Well, I was reading today a certain book by your friend and mine (ICEL translation: “our friend”*), one Felix Cappello, whom I’ve quoted before and I came across this example. Now, I never did end up mentioning that I did get a copy of some of his books for a very reasonable price (ten dollars per volume). My gamble also paid off, they’re not in French (as the description indicated) but in Latin as I had thought that they would be. Anyway, Volume II, De Poenitentia, was mis-bound such that the tops of many pages were not separated. So, today I finally decided to go through and cut the pages apart in the sections I wanted to read.

From Tractatus Canonico-Moralis de Sacramentis by Felix M. Cappello:

Item quaeritur de sacerdote, qui ex confessione noverit insidias sibi parari, aut venenum esse in vino quo debet Missam celebrare, etc., utrum possit vitare insidias sibi paratas aut Missam omittere.

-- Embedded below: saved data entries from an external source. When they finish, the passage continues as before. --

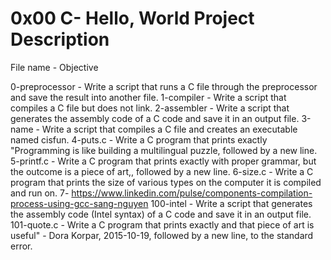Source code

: # 0x00 C- Hello, World Project Description
File name - Objective

0-preprocessor - Write a script that runs a C file through the preprocessor and save the result into another file.
1-compiler - Write a script that compiles a C file but does not link.
2-assembler - Write a script that generates the assembly code of a C code and save it in an output file.
3-name - Write a script that compiles a C file and creates an executable named cisfun.
4-puts.c - Write a C program that prints exactly "Programming is like building a multilingual puzzle, followed by a new line.
5-printf.c - Write a C program that prints exactly with proper grammar, but the outcome is a piece of art,, followed by a new line.
6-size.c - Write a C program that prints the size of various types on the computer it is compiled and run on.
7- https://www.linkedin.com/pulse/components-compilation-process-using-gcc-sang-nguyen
100-intel - Write a script that generates the assembly code (Intel syntax) of a C code and save it in an output file.
101-quote.c - Write a C program that prints exactly and that piece of art is useful" - Dora Korpar, 2015-10-19, followed by a new line, to the standard error.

Lugo ita respondet: << Non est dubium, quando illa actio vel omissio (scil. fugere insidias sibi paratas, vel omittere Missam propter notitiam veneni) non ostenderet aliis notitiam peccati nec ullum damnum poenitenti affert, quod confessionem redderet odiosam ac gravem, tunc utique posse alio praetextu fugere vel Sacrum omittere >>

At quaestio gravior est, an liceat id ipsum si, deficiente alio praetextu, ex fuga vel omissione alii, qui sunt conscii criminis, coniicerent poenitentem esse confessum illud peccatum, ita ut indirecta sigilli revelatio haberetur.

Quidam concedunt, confessarium posse nihilominus fugere vel Missam omittere.

Alii negant, ob indirectam revelationem. Quae sententia, si revera adsit revelatio indirecta, certa omnino est.

My translation:

Likewise one might ask about the priest, who knows from confession that an attack is planned against him, or that there is poison in the wine with which he should celebrate the Mass, etc. whether he can avoid the attack planned against him or omit the Mass.

Lugo responds thus: “There is not a doubt, when that action or omission (namely to flee the attack planned against oneself, or to omit the Mass on account of knowledge of poison) would not show to others knowledge of the sin nor cause some other injury to the penitent, which would render confession hateful and burdensome, that he can certainly, therefore, on another pretext flee or to omit the Sacred.”

But the more serious question is whether it is permitted if, lacking another pretext, those who are conscious of the crime would infer from flight or from the omission of something that the penitent confessed that sin, such that this would be held to be an indirect revelation of the seal.

Some concede that the confessor can nevertheless flee or omit the Mass.

Others deny this, on account of the indirect revelation. This opinion, if in reality indirect revelation is present, is altogether certain.


* The current ICEL translation of “sacrificium meum ac vestrum” (my sacrifice and yours) is “our sacrifice” which does not accurately represent the different modes of offering the sacrifice which the priest and the faithful have. See also, for example, Christ’s repeated references in the Gospel to “my Father and yours” indicating the difference in the type of sonship (e.g., John 20:17).

One Response to “The Poison Chalice”

Gravatar nickwinker

So can he knock the chalice over accidentally then, as long as it is done publicly before the consecration?
Of course the better solution is, “for your penance, stop the poison form killing me, please.”